- Problem: Write out all of the records below again, replacing "x-axis" with "horizontal axis" wherever it occurs and leaving everything else unchanged. Leave the pictures out of your answer.
--- Supplied records ---
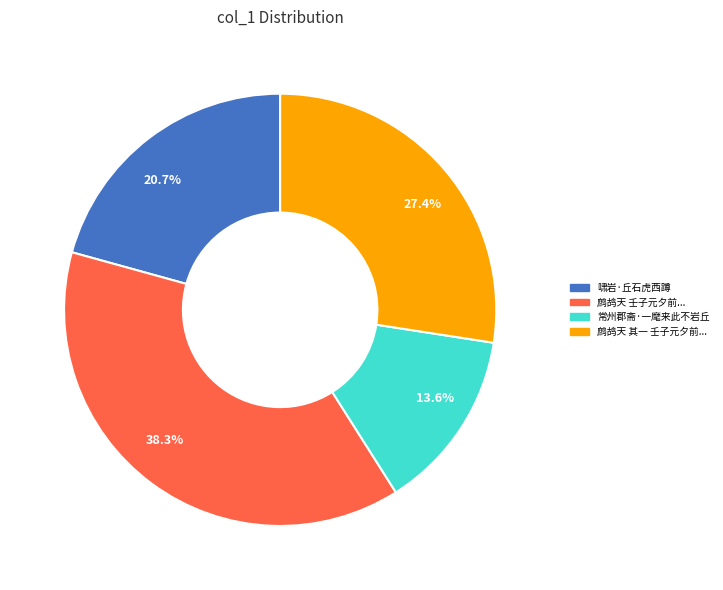

True or false: 啸岩·丘石虎西蹲 accounts for 21% of the total.

True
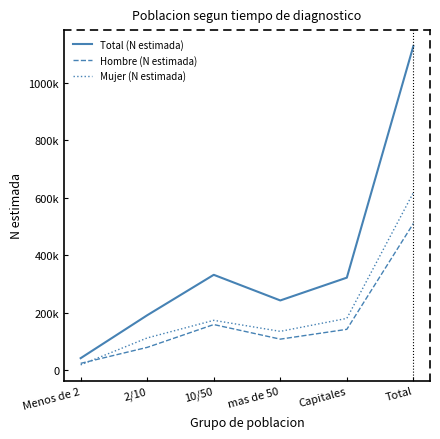

How many intersections are there between Hombre (N estimada) and Mujer (N estimada)?

1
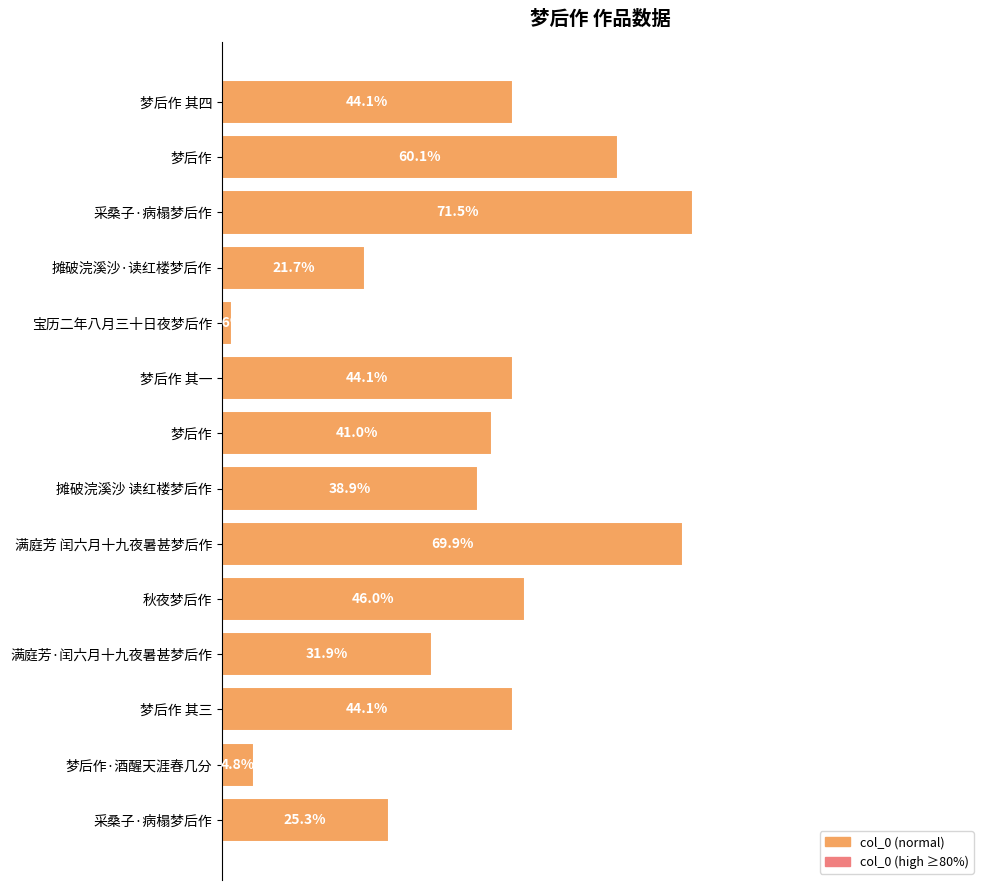

Are the bars horizontal?

Yes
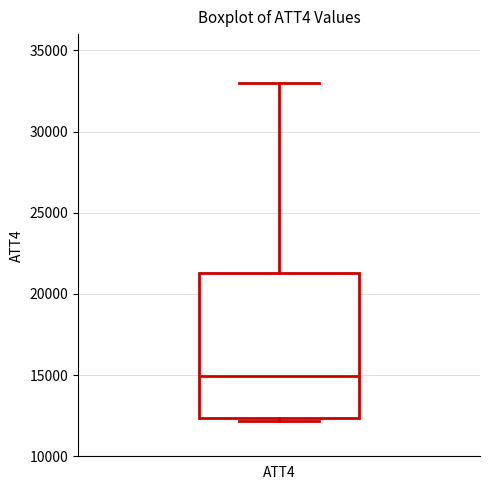

Where is the upper edge of the box for ATT4 on the y-axis? The values are not printed on the chart, so give them approximately, as read against the axis.

21500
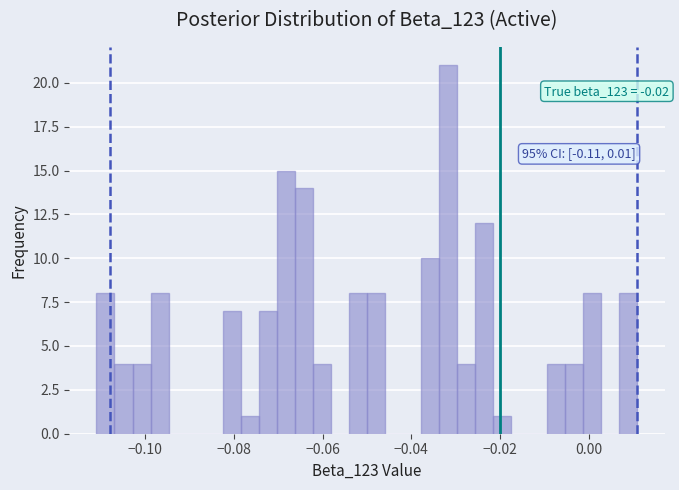

Read against the x-axis, roughly where is the centre of the tallest bar?

-0.032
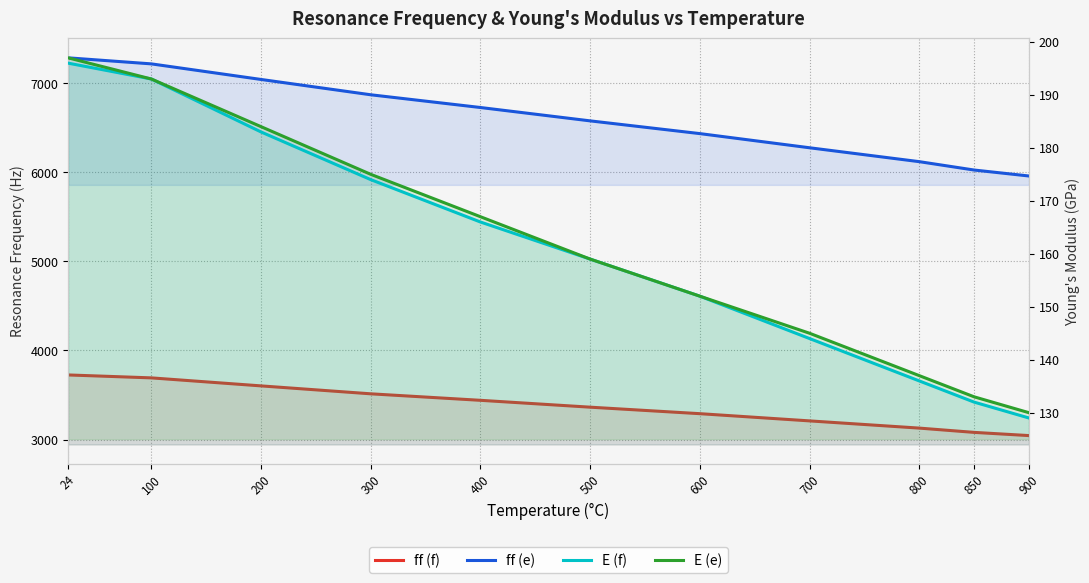

Is it true that E (e) equals 61 at 900?

False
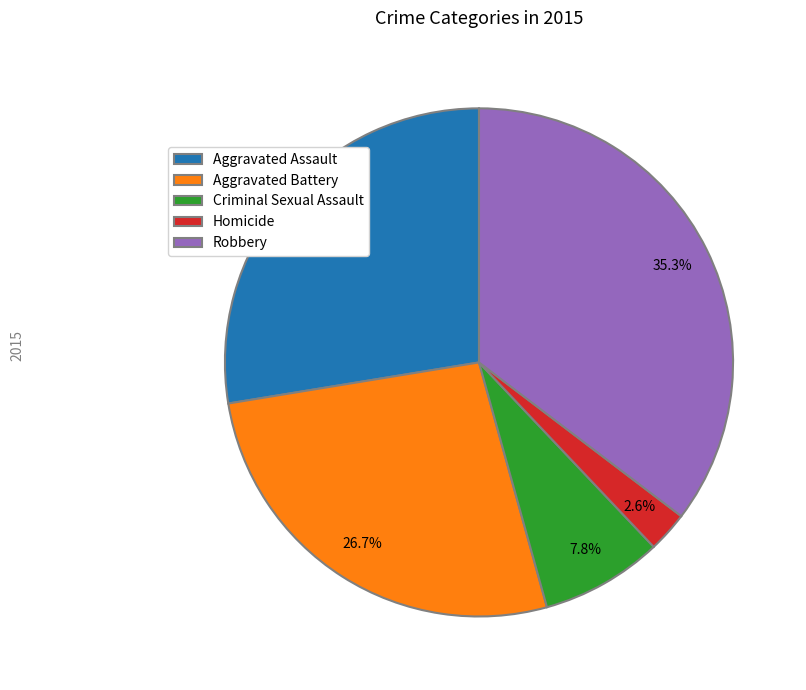

How many slices are in this pie chart?

5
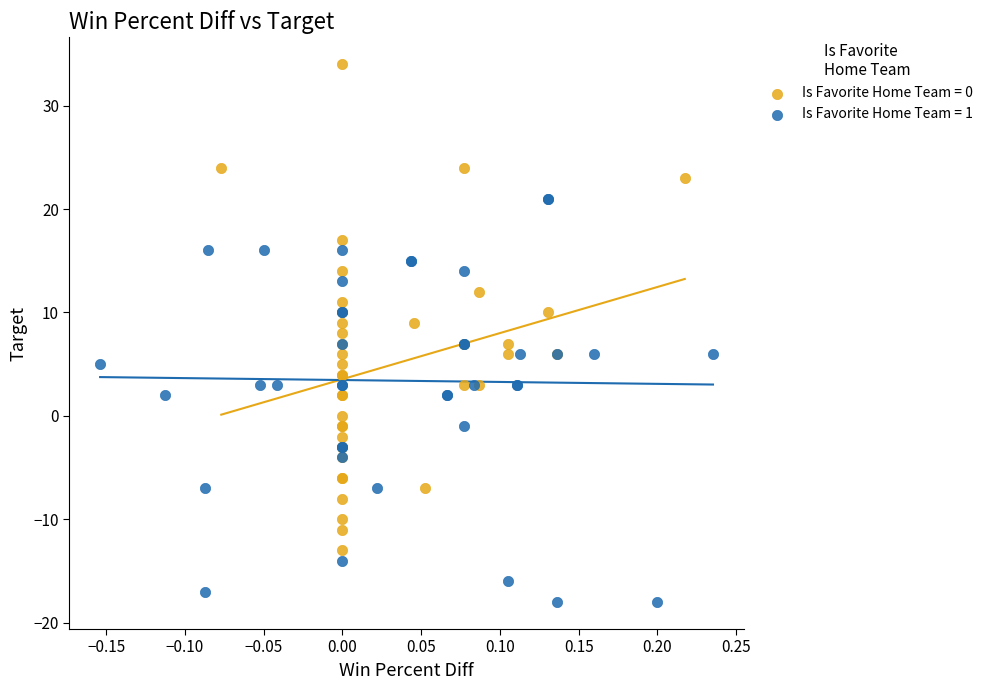

Which series reaches the minimum Y coordinate?

Is Favorite Home Team = 1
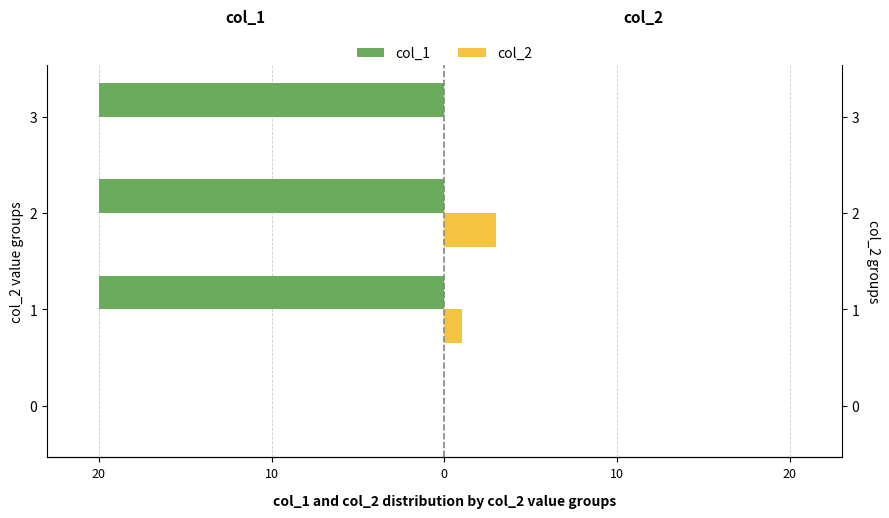

Is it true that col_1 equals -35 at 2?

False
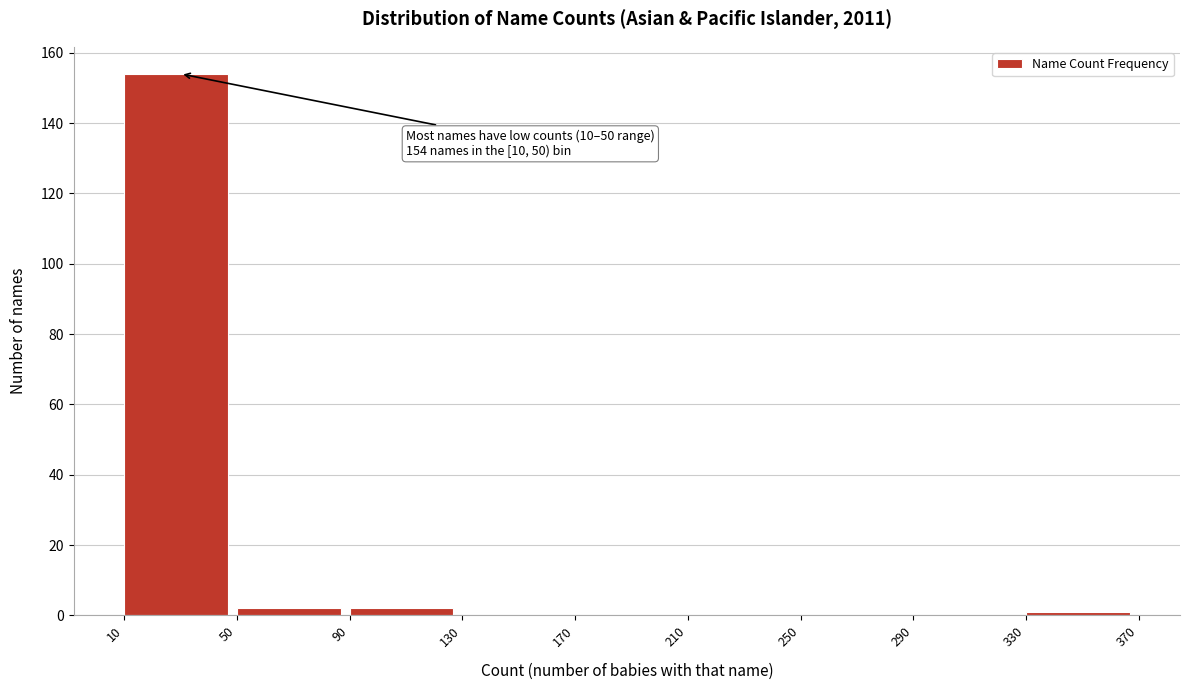

Over which range of the x-axis is the bar tallest?

10 to 50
---
- Reply:
True or false: 啸岩·丘石虎西蹲 accounts for 21% of the total.

True

How many intersections are there between Hombre (N estimada) and Mujer (N estimada)?

1

Are the bars horizontal?

Yes

Where is the upper edge of the box for ATT4 on the y-axis? The values are not printed on the chart, so give them approximately, as read against the axis.

21500

Read against the horizontal axis, roughly where is the centre of the tallest bar?

-0.032

Is it true that E (e) equals 61 at 900?

False

How many slices are in this pie chart?

5

Which series reaches the minimum Y coordinate?

Is Favorite Home Team = 1

Is it true that col_1 equals -35 at 2?

False

Over which range of the horizontal axis is the bar tallest?

10 to 50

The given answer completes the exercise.